JOB: Look through the lines below and copy out each one that contains the word "pour".

EXTRACTED ENTRIES:
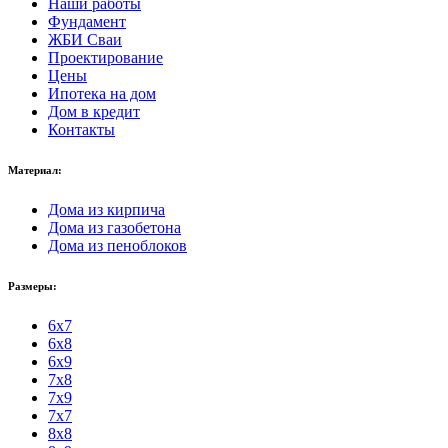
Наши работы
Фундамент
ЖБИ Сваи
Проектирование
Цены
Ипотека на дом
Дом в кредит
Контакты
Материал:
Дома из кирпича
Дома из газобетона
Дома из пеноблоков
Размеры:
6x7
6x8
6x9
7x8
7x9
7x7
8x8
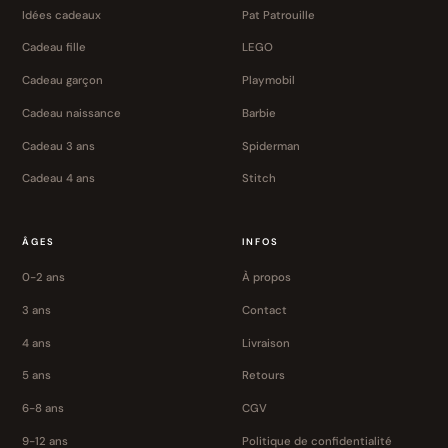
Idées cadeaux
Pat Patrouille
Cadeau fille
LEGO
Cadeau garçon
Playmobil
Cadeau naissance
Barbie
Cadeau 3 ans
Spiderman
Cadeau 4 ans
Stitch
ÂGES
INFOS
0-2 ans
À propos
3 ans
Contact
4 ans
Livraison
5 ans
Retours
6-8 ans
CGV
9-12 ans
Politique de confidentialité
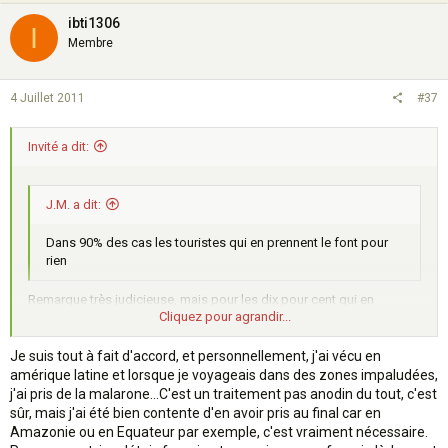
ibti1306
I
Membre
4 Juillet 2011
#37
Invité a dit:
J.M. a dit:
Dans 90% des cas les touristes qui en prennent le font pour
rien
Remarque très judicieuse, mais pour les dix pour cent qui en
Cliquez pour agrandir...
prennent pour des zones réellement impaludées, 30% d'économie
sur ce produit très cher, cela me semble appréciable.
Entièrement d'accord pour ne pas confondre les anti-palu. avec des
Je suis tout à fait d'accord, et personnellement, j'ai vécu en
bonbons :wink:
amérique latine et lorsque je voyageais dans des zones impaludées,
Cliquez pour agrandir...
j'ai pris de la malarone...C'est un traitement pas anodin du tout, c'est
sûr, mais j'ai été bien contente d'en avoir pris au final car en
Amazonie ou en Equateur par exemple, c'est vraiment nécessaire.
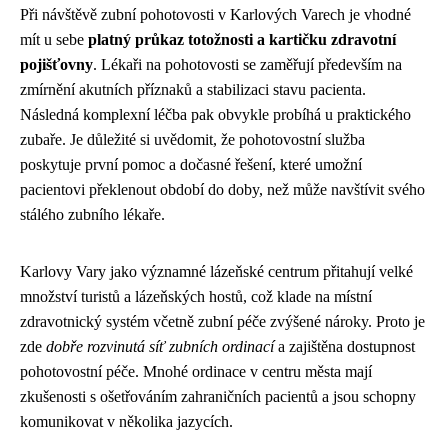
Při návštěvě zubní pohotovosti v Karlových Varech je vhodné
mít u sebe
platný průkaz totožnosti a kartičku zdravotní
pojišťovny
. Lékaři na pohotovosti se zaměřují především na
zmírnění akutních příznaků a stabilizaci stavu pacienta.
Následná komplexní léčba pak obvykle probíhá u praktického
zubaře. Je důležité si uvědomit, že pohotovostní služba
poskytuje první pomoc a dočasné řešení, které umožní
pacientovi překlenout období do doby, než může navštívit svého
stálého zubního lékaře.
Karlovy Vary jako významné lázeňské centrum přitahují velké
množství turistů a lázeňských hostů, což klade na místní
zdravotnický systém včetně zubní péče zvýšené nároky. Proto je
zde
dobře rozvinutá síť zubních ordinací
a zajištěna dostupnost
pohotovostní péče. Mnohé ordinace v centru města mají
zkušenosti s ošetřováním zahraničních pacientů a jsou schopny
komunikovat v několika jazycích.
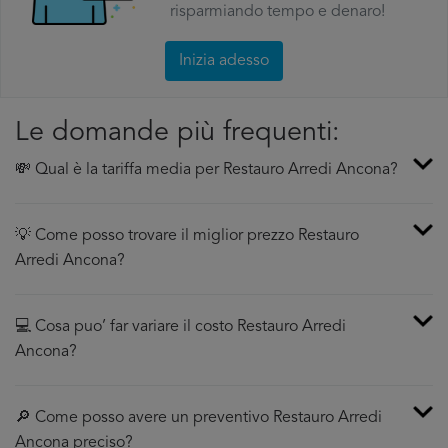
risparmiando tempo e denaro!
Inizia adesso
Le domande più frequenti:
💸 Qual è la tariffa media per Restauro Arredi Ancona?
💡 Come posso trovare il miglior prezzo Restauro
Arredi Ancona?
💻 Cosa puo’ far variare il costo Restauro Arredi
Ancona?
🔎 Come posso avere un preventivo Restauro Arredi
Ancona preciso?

==

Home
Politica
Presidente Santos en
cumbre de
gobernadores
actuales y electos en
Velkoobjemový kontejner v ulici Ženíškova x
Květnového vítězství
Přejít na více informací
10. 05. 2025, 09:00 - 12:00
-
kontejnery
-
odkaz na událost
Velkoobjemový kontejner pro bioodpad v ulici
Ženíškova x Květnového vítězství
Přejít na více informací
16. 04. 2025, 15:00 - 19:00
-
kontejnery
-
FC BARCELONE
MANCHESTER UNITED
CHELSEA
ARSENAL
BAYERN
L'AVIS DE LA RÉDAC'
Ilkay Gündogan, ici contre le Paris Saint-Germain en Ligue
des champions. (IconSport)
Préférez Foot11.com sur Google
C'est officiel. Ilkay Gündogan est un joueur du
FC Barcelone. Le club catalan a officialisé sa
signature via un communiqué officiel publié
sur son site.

---

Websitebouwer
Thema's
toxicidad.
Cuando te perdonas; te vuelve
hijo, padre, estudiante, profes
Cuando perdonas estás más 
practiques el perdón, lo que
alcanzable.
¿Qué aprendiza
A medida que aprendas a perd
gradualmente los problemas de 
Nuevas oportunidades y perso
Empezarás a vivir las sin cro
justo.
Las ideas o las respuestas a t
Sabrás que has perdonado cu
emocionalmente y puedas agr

EXERCISE OUTPUT:
Dans 90% des cas les touristes qui en prennent le font pour
Remarque très judicieuse, mais pour les dix pour cent qui en
Cliquez pour agrandir...
prennent pour des zones réellement impaludées, 30% d'économie
Entièrement d'accord pour ne pas confondre les anti-palu. avec des
Cliquez pour agrandir...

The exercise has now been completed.